[Source texts of formatted documents]
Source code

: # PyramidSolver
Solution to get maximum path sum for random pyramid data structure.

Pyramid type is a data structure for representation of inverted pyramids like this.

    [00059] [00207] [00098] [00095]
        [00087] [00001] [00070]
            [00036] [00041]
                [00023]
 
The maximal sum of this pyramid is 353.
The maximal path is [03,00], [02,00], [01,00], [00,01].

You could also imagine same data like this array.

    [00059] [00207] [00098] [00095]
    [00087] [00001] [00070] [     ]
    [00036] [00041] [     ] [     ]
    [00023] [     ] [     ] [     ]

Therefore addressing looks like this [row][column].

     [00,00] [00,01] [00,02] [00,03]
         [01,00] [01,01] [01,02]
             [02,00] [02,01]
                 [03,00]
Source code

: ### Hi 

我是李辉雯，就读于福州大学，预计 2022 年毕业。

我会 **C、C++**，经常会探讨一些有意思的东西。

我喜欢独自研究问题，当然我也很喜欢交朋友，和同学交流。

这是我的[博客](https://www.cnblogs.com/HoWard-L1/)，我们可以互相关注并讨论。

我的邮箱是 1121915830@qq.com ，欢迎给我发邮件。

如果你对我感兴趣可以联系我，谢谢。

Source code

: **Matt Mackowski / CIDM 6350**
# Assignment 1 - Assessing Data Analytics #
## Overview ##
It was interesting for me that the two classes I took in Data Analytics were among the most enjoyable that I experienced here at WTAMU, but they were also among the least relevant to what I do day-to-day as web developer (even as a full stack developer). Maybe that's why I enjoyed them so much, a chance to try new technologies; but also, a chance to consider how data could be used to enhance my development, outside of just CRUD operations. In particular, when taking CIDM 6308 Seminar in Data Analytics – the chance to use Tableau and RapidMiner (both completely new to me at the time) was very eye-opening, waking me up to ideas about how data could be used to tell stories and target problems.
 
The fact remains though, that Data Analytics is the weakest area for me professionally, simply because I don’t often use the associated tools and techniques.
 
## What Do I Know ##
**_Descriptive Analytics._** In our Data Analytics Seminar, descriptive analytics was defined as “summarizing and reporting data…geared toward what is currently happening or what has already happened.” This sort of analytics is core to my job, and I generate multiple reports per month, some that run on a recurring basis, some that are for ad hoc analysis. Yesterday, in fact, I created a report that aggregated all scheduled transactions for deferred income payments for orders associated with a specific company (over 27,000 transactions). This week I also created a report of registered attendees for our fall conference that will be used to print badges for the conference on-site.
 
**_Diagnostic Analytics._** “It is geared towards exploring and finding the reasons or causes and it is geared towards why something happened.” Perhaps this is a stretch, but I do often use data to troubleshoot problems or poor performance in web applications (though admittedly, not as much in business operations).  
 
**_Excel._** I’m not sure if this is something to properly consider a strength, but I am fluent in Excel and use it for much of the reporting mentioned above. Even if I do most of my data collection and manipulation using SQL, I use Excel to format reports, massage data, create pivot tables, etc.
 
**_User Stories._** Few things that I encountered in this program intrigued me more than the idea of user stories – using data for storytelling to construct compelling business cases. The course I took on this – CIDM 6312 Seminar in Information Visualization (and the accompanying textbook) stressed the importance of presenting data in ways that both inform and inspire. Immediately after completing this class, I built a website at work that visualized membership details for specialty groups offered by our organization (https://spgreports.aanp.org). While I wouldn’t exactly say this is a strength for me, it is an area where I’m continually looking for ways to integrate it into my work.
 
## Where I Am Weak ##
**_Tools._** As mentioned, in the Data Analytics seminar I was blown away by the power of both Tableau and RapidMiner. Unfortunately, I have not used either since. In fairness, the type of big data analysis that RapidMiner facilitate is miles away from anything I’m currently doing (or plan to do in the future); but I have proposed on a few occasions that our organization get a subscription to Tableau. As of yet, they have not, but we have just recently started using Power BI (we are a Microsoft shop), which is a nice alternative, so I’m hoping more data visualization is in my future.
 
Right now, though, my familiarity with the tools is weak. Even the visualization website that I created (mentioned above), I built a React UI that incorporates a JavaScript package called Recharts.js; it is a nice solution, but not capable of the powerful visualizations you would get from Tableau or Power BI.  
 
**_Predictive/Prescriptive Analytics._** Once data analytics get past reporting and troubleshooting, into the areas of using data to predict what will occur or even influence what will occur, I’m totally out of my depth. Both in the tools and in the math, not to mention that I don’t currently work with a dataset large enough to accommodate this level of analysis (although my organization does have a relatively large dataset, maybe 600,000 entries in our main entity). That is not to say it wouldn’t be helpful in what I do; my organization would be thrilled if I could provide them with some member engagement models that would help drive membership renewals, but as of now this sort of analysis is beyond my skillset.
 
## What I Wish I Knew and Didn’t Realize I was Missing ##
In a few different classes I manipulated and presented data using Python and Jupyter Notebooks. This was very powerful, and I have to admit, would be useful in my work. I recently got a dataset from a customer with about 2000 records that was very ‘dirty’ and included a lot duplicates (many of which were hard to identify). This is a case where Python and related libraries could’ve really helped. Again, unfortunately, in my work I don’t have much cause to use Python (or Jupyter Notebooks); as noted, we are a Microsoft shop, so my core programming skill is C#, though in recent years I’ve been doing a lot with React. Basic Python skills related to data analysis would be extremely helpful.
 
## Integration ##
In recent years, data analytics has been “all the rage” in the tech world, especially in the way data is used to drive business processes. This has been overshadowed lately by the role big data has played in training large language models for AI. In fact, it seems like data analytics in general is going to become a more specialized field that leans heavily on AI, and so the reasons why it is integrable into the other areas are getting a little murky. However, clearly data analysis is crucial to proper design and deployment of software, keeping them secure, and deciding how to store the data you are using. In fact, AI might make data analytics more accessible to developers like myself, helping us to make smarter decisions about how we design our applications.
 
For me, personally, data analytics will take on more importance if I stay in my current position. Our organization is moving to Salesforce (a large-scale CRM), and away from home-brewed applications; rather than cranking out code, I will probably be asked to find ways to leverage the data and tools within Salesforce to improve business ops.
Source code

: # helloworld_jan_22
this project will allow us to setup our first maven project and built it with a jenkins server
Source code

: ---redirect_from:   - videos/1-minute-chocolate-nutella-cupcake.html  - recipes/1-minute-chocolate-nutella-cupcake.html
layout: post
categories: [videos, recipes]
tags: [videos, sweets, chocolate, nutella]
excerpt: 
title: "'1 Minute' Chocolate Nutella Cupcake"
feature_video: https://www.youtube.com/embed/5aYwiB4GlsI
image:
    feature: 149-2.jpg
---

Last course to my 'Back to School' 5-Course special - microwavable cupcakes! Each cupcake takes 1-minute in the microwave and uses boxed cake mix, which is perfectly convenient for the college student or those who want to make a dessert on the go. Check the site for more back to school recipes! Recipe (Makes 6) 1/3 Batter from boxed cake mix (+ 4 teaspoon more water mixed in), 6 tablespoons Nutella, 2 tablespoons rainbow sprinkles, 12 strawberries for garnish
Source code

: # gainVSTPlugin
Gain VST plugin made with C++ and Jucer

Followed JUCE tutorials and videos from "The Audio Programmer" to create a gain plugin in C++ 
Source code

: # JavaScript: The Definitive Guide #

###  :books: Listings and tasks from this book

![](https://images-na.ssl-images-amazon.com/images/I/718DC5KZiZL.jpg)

_What needs to be done_
Filter the records above for "path" and copy every matching line.

_Expected answer_
Solution to get maximum path sum for random pyramid data structure.
The maximal path is [03,00], [02,00], [01,00], [00,01].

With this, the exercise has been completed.